If you find that the amount of choices you make every day becomes progressively overwhelming, you could be struggling with decision fatigue. Coined by social psychologist Roy F. Baumester as “ego depletion,” decision fatigue is the idea that human beings have a limited amount of willpower and mental energy they can expend every day.

But decision fatigue affects us differently than ordinary physical fatigue. While you may not be consciously aware of your exhaustion, you’re low on mental energy. As a result, it becomes more difficult to make decisions as the day goes on.

In perhaps the most compelling, real world study of this phenomenon, researchers found that judges are significantly more likely to grant parole in the morning than in the afternoon. Morning cases were released 70% of the time, while those in the late afternoon saw a release rate of less than 10%, regardless of how similar a case reviewed in the morning may be to one reviewed in the afternoon.

According to researchers, this may be due to the fact that when human beings start running on low mental energy, they tend to resort to the “safer” choice. And working for an extended period of time or being forced to make multiple complex decisions – such as whether or not to grant parole – uses up your mental stores even faster.

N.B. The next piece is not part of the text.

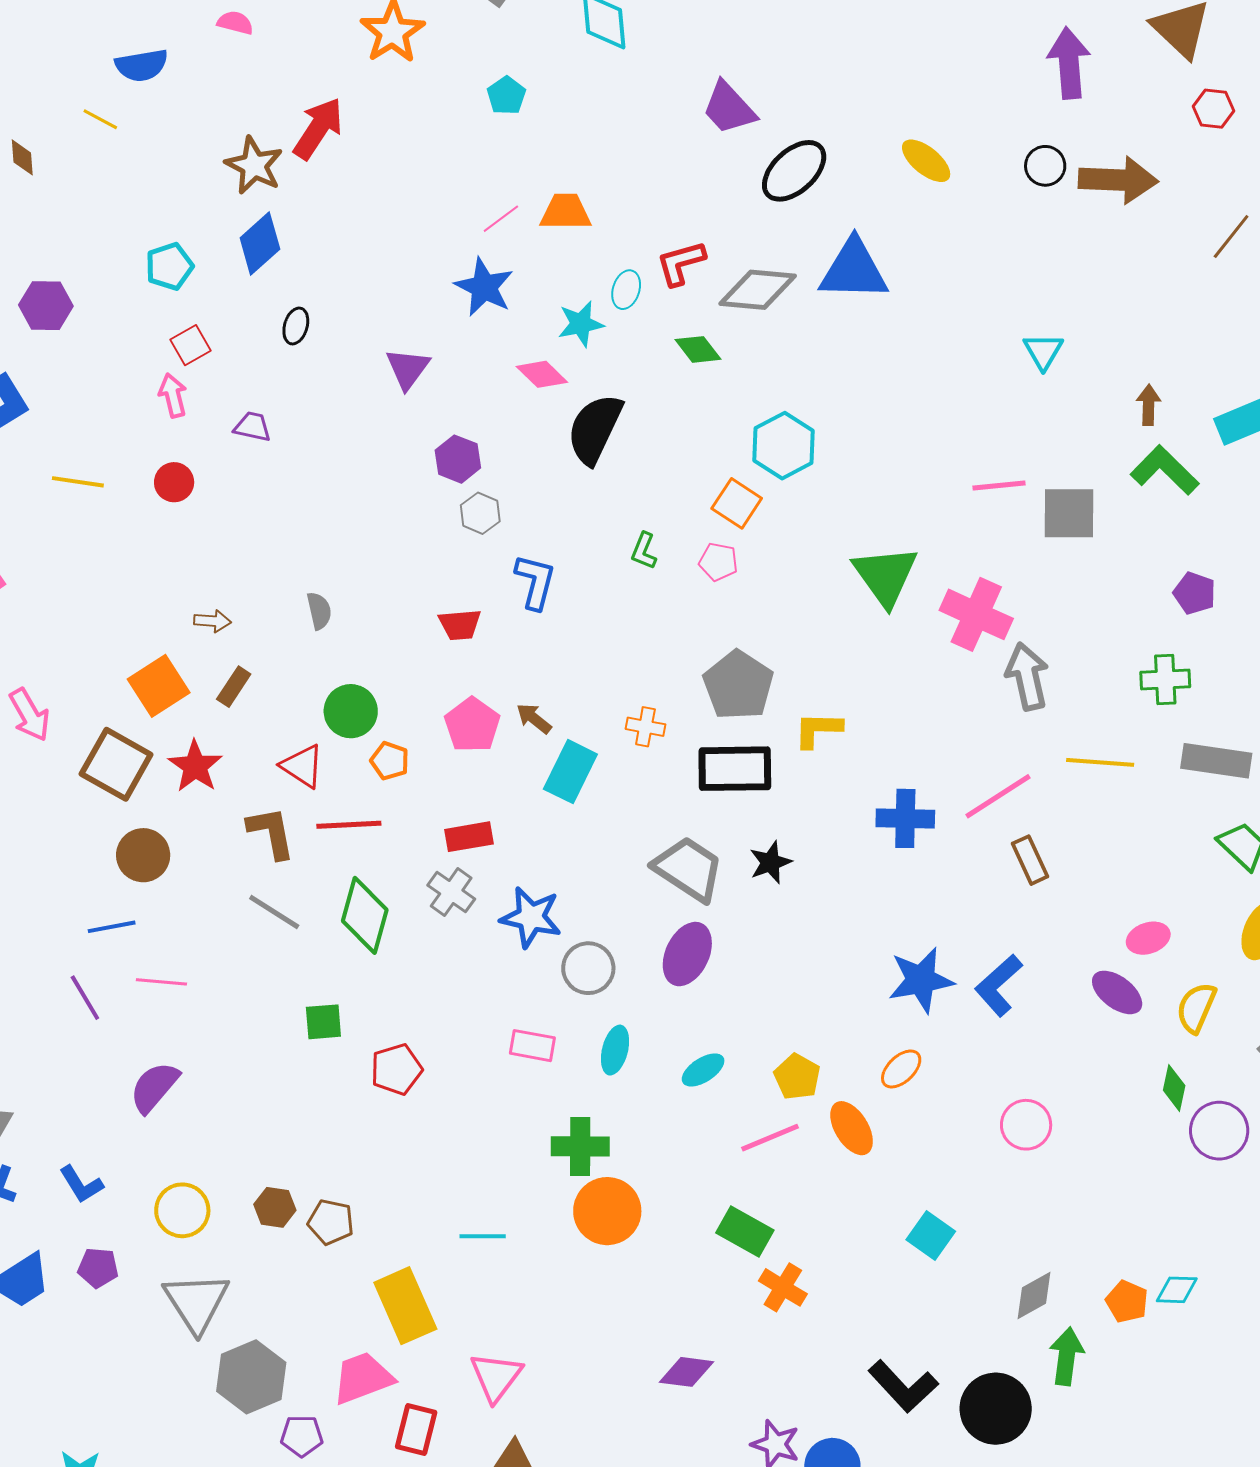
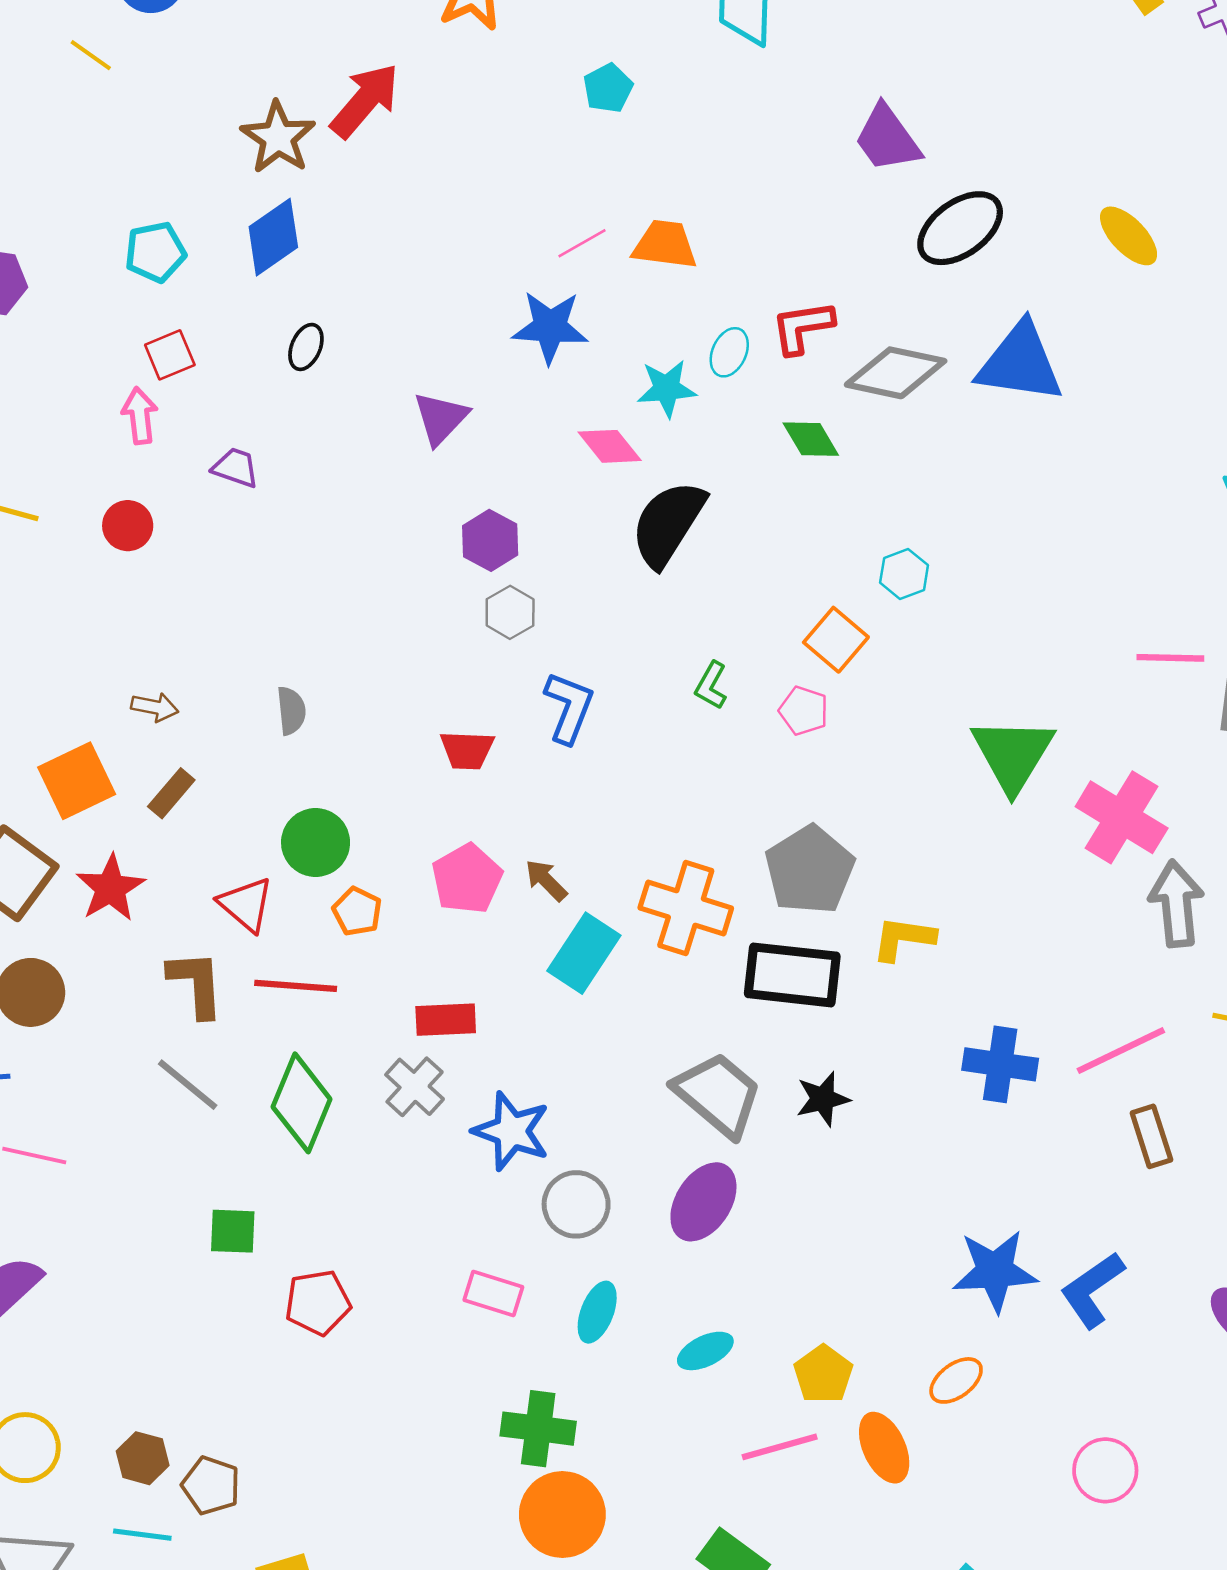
blue star: (484, 287) -> (550, 327), turned -30
cyan hexagon: (784, 446) -> (904, 574), size x0.6
orange cross: (645, 727) -> (686, 908), size x1.8
cyan line: (483, 1236) -> (142, 1535), moved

Once people reach that point, there are two common strategies they often turn to:

  • Impulsivity: Making a decision on a whim without considering the outcome.
  • Avoidance: Doing nothing whatsoever.

Both can be harmful. By acting impulsively, you’re prone to making reckless decisions that could weigh heavy with consequences.

By dodging a decision altogether, you are simply prolonging the inevitable and creating more tension in the long run. But in the moment, doing nothing eases mental strain.

It’s likely that you’ve exercised at least one – if not both – of these strategies in the past. As a legal professional, how couldn’t you? Your job requires you to make important, often life changing decisions on a daily basis.

Should you settle or go to trial?

Which witnesses do you call to the stand?

Guilty or not guilty?

The law is an inherently stressful, anxiety-ridden profession. And the stress caused by decision fatigue helps explain why “ordinarily sensible people get angry at colleagues and families, splurge on clothes, buy junk food” and make other impulsive, often harmful decisions, according to The New York Times.

Luckily, there are also strategies to keep decision fatigue at bay:

The Steve Jobs approach. The former CEO and co-founder of Apple was famous for wearing the same black turtleneck, blue jeans and New Balance sneakers every day. Why? Because Jobs understood that he had a finite capacity of brain power to use in making decisions, and he wasn’t going to waste a drop of it on deciding what to wear.

Consider adopting a few routines that could help limit your daily decisions, like eating the same breakfast every day or sticking to a consistent workout schedule.

Make important decisions first thing in the morning. There’s a reason people say they have to “sleep on it” before making a big decision. According to science, our ability to make decisions weakens throughout the day. Try scheduling your most pressing matters first thing in the morning to help ease your mind.

Limit your options. Having too many choices will stress you out. Instead, trying paring down your options. Recognize that in this case, less is more. And if all else fails, go with your gut. It’s almost always right.

Treat yourself. A 2007 study found that self-control requires glucose to function unimpaired. As decision making relies on the same resources, a sugar boost is likely to help in this category as well.

Stop second-guessing yourself. Human beings are perfectionists. We often get trapped in the mindset of having to make the “right” choice, because making the “wrong” choice could be detrimental in some way.

In reality, stressing over whether or not the choice you made was “right” or “wrong” will only enhance your decision fatigue and make it even more difficult to do any other tasks that requires brainpower, i.e. literally everything. Be confident in your decisions and move on.

When all else fails, go to sleep. A quick nap can help reset your mental space. It won’t bring you back to full capacity, but you’ll be more likely to make better decisions for the rest of the day.